10 Things You Need to Do to Make a Lasting Good Impression
It’s not enough to make a good impression. A memorable brand also needs to make a lasting impression.
Brands and their logos are everywhere: on the computer device you’re using right now, on the drinking cup in your hand, on the clothes you’re wearing. A logo is the “face” of your business.
A brand is the promise of what consumers can expect from your products and services. It communicates your identity and your values, so it needs to be unique, authentic, and memorable.
Creating a memorable brand is no easy task. How do you make it stand out amid such intense competition and in so many marketing channels? How do you make a lasting impression?
1. Design the Right Logo
As the face of your brand, your logo needs to convey its very essence. There’s no set formula for a good logo. Some of the best logos (e.g., Google) are simple and use sans serif fonts, while others, like Starbucks, use both type and graphics to create unique visual brand representations. It takes lot of brainstorming, research, and revisions to create a winning logo. Don’t skip this step.
2. Be Unique
Your brand can’t stand out from the crowd if it’s not original, but its originality must make sense within the context of your brand.
Numerous elements can add to a brand’s originality—strange and catchy brand names, clever taglines, atypical products, intriguing color palettes, outspoken corporate values. However, the elements must complement each other and precisely express the brand and its promise to customers.
Unique Mission Statements
To be unique a brand, a compelling mission statement is needed. The following are examples of mission statements that enhance their brands’ uniqueness.
- TED: Spread ideas.
- Walmart: We save people money so they can live better.

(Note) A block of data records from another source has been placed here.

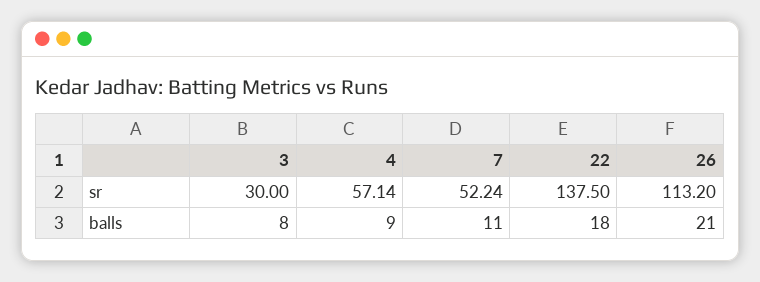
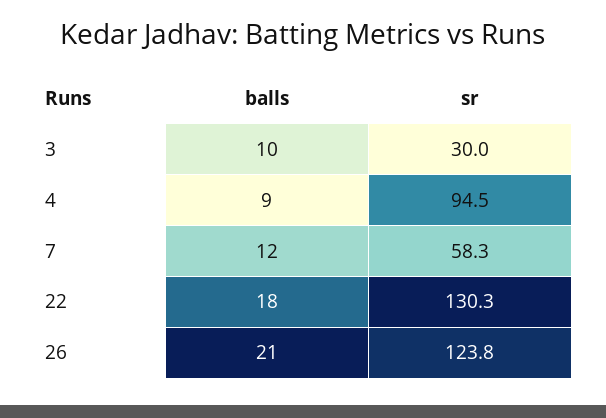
  {
    "3": {
      "sr": 30,
-     "balls": 8
+     "balls": 10
    },
    "4": {
-     "sr": 57.14,
+     "sr": 94.5,
      "balls": 9
    },
    "7": {
-     "sr": 52.24,
+     "sr": 58.3,
-     "balls": 11
+     "balls": 12
    },
    "22": {
-     "sr": 137.5,
+     "sr": 130.3,
      "balls": 18
    },
    "26": {
-     "sr": 113.2,
+     "sr": 123.8,
      "balls": 21
    }
  }

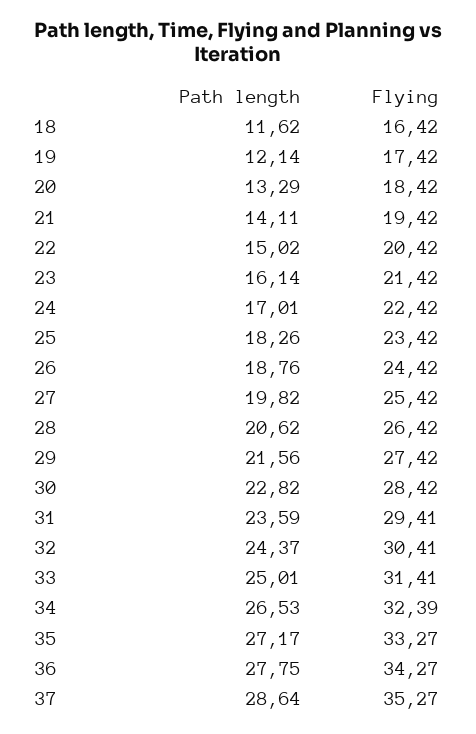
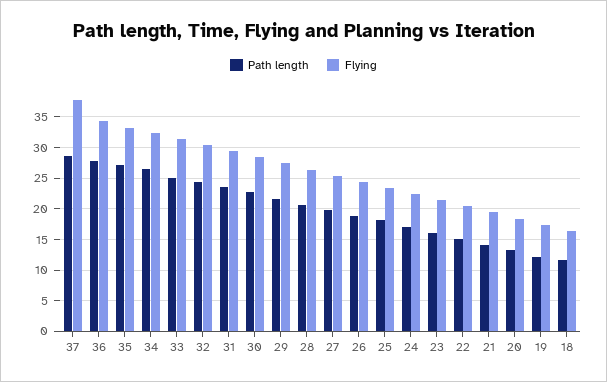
  {
    "Path length": {
      "18": 11.62,
      "19": 12.14,
      "20": 13.29,
      "21": 14.11,
      "22": 15.02,
      "23": 16.14,
      "24": 17.01,
      "25": 18.26,
      "26": 18.76,
      "27": 19.82,
      "28": 20.62,
      "29": 21.56,
      "30": 22.82,
      "31": 23.59,
      "32": 24.37,
      "33": 25.01,
      "34": 26.53,
      "35": 27.17,
      "36": 27.75,
      "37": 28.64
    },
    "Flying": {
      "18": 16.42,
      "19": 17.42,
      "20": 18.42,
      "21": 19.42,
      "22": 20.42,
      "23": 21.42,
      "24": 22.42,
      "25": 23.42,
      "26": 24.42,
      "27": 25.42,
      "28": 26.42,
      "29": 27.42,
      "30": 28.42,
      "31": 29.41,
      "32": 30.41,
      "33": 31.41,
      "34": 32.39,
      "35": 33.27,
      "36": 34.27,
-     "37": 35.27
+     "37": 38
    }
  }

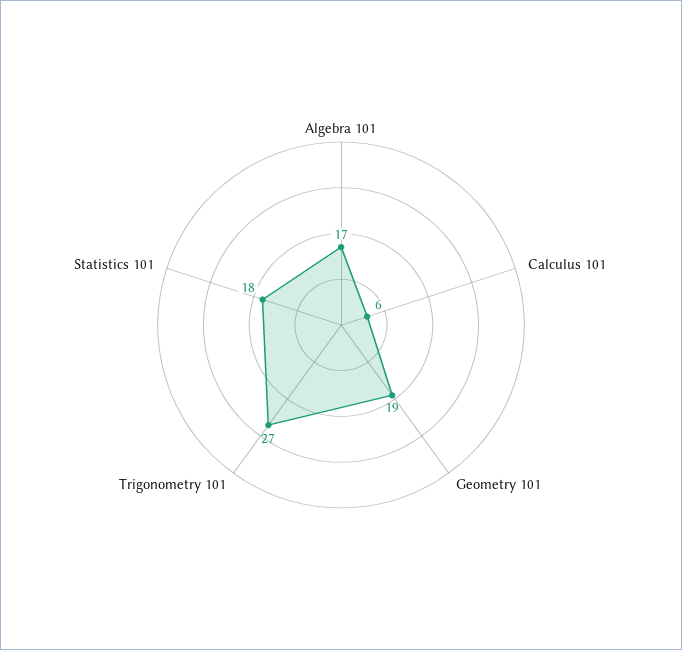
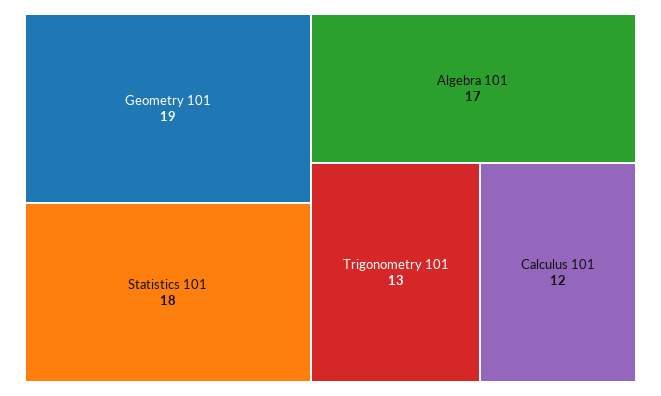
  {
    "Algebra 101": 17,
-   "Calculus 101": 6,
+   "Calculus 101": 12,
    "Geometry 101": 19,
-   "Trigonometry 101": 27,
+   "Trigonometry 101": 13,
    "Statistics 101": 18
  }

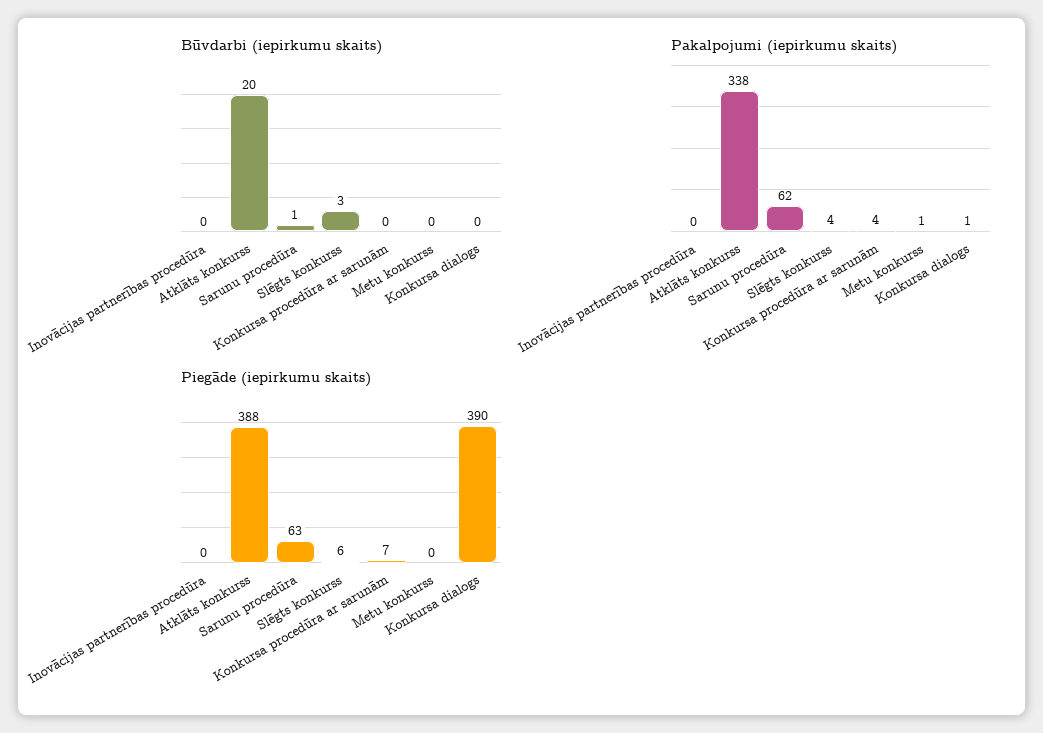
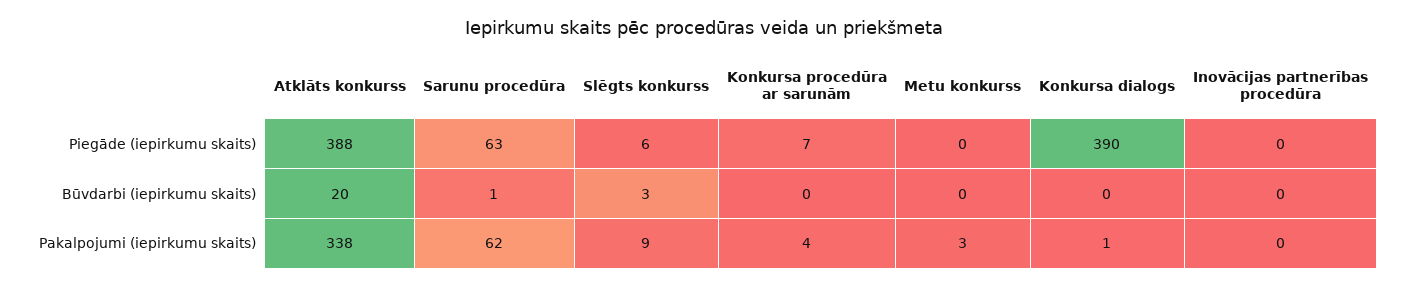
  {
    "Būvdarbi (iepirkumu skaits)": {
      "Inovācijas partnerības procedūra": 0,
      "Atklāts konkurss": 20,
      "Sarunu procedūra": 1,
      "Slēgts konkurss": 3,
      "Konkursa procedūra ar sarunām": 0,
      "Metu konkurss": 0,
      "Konkursa dialogs": 0
    },
    "Pakalpojumi (iepirkumu skaits)": {
      "Inovācijas partnerības procedūra": 0,
      "Atklāts konkurss": 338,
      "Sarunu procedūra": 62,
-     "Slēgts konkurss": 4,
+     "Slēgts konkurss": 9,
      "Konkursa procedūra ar sarunām": 4,
-     "Metu konkurss": 1,
+     "Metu konkurss": 3,
      "Konkursa dialogs": 1
    },
    "Piegāde (iepirkumu skaits)": {
      "Inovācijas partnerības procedūra": 0,
      "Atklāts konkurss": 388,
      "Sarunu procedūra": 63,
      "Slēgts konkurss": 6,
      "Konkursa procedūra ar sarunām": 7,
      "Metu konkurss": 0,
      "Konkursa dialogs": 390
    }
  }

- Nike: Bring inspiration and innovation to every athlete in the world. *If you have a body, you are an athlete.
3. Engage Your Audience
Everything you do for your brand will be in vain if you fail to connect with your audience. First, you need to identify and understand your buyer personas—who they are, what they want, what they fear, where they are, how they shop, etc. Then you’re ready to engage them through a variety of channels following these best practices:
- Answer their questions.
- Reply to all messages and feedback: positive and negative.
- Entertain them with your brand’s story.
- Appeal to everyday, universal interests, concerns and emotions.
4. Boost Emotional Appeal
Speaking of emotions—everybody has them. Emotions affect how memories are created, stored and triggered, as well as help define expectations.
The emotional appeal of a brand is behind many purchase decisions, often unbeknownst to the consumers making those choices. Sparking a genuine connection and an emotional bond with your audience is an effective way of making a lasting impression that will influence how consumers interact with your brand in the future.
5. Humanize Your Brand
A human touch can go a long way in reaching and engaging your audience by prompting good, memorable brand impressions.
To humanize your brand, speak to your customers with a likable, relatable human voice rather than through impersonal, scripted press releases. When developing content, remember that you’re writing for human beings, not search engines.
6. Use the Five Senses
Today’s sophisticated consumers care about customer experience. They may not fully understand how a brand influences their experience, but they know how it makes them feel. One way to enhance customer experience is to engage consumers’ five senses.
Smells are excellent at bringing up memories. Sounds can deeply affect our mood. Touch enables us to connect to objects. Taste can surprise and delight us. Sight can stimulate cravings and overrule all other senses. Using the five senses to engage consumers helps them have a positive, memorable experience with your brand.
7. Be Consistent
To create a memorable brand, you need a consistent brand message that consumers can trust. Your brand should be true to its identity, audience, values, and ideals. It should be consistent over time and over all platforms. Inconsistencies leave consumers wondering who you are and what they can expect from you. When in doubt, they will choose another brand.
8. Establish Your Authority
The most successful brands are authorities in their industries. Consumers go to these brands to research products and services as well as make purchase decisions.
The best way to set your brand as an authority is through fresh, relevant, informative, and educational content. Consumers desire valuable content as much as they need and want products and services. Valuable content is invaluable.
9. Tell Your Brand Story
Who doesn’t like a good story? Storytelling is a compelling way of making a brand more memorable, which is why story branding is trending in the marketing world.
Once upon a time, you had to come up with a great line for your campaign. Now you must come up with a great story. This is not a story that you write and your audience reads; this is a story that consumers experience and feel. It’s a story that stems from what they believe about your brand and how it makes them feel.
Brand stories are a medley of facts, feelings, ideas, opinions. A strong brand story is true. It has vision, purpose, values. It highlights your products, people, actions, and reputation. It’s also authentic, unique, and memorable.
10. Take a Stand
Harmless opinions may be harmless, but they’re also useless. A memorable brand has a personality and an opinion (That doesn’t mean it needs to be offensive unless it fits your brand). Without a position, a brand is bland and forgettable.
The Bottom Line
Even in this era of heightened political correctness, the old adages still apply: bad press is better than no press, and there’s no such thing as bad publicity. Granted, good publicity is better than bad publicity, but nothing is worse than being forgettable. Give people a reason to remember you.